Public enemies within, by David Walker

7 Mar 11
Cameron is a professional PR man and his ear is well tuned. So when he says 'enemy', as in public officials are the 'enemies of enterprise', he is well aware of the echoes of his political patron saint, Margaret Thatcher.

I’ve a question for Sir Bob Kerslake, the permanent secretary at Communities and Local Government. Are you now or have you ever been one of ‘the bureaucrats in government departments who concoct ridiculous rules and regulations that make life impossible’?

Were you, when you headed the Home and Communities Agency or when you served as chief executive of Sheffield one of those ‘town hall officials who take forever with those planning decisions that can be make or break for a business’?

I suspect you may have been, in which case I can only recommend that, as an act of selfless public service, you immolate yourself at once.

Actually, it doesn’t matter if you deny the charges, as laid by David Cameron against public servants, at the Tory spring conference at the weekend. Your own political boss, Eric Pickles, doesn't think much of public officials either, and told the party faithful so. You are, by definition, a ‘bureaucrat’ and both Tory politicians larded that phrase with as much hatred as they could. You are also paid too much - even if you are notionally on less than you were at the quango or in the town hall.

So what, Kerslake may say. Politicians sound off at party conferences. Professional public servants are used to sneering references to bureaucrats.

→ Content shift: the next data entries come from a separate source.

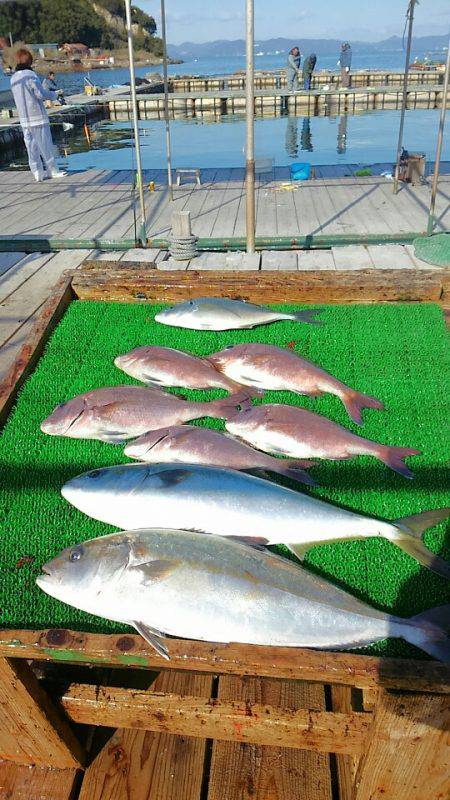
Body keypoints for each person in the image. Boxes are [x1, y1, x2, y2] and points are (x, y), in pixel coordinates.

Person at [10, 48, 67, 182]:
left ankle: (37, 172)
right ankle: (52, 170)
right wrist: (54, 95)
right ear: (29, 61)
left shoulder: (13, 78)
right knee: (45, 145)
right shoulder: (30, 75)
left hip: (24, 119)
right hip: (37, 116)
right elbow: (40, 94)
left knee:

Contumely comes with the turf.

But when contempt drips from every utterance Pickles and Cameron make about government service, leaders of public officials such as Kerslake have a problem – and probably a bigger problem than the likes of Sir Howard Bernstein, the chief executive of Manchester, who was also the butt of Pickles’ ‘humour’ at the party shindig. (It’s not the first time Pickles has singled out the Mancunian magus for spite.) In his northern fastness, Bernstein can, like Alex Ferguson, fire his team up with righteous indignation – citing Pickles’ crass partisanship and evident hypocrisy in preaching localism but intervening whenever it suits.

But what does Kerslake, so close in, tell the beleaguered officials of the Communities and Local Government Department? Please continue to put all your dedication and energy into serving a minister who thinks you are overpaid, underworked, an active impediment to the good of the nation and by the way there are still too many of you even after the planned programme of staff cuts has been implemented. Please give Mr Pickles every jot and tittle of your administrative energy even when he stands on the party platform to mock you.

The speeches several Tory ministers made used emotive language about government service. Cameron is a professional PR man and his ear is well tuned. So when he says ‘enemy’, as in public officials are the ‘enemies of enterprise’, he is well aware of the echoes of his political patron saint, Margaret Thatcher and her ‘enemies within’. Is he deliberately setting up the civil service as a scapegoat if his policies fail? That might be too conspiratorial but in the dark recesses of the right-wing blogosphere, you can already discern the line of future attack.

Perhaps, lacking other opportunities, young graduates are still queuing up to join Whitehall’s ranks. But what kind of mind-set will they need to acquire if drafted to serve an administration that talks about them and their endeavours in this way? It doesn’t sound like a recipe for sincere, enthusiastic public service.

David Walker is the former managing director for communications at the Audit Commission.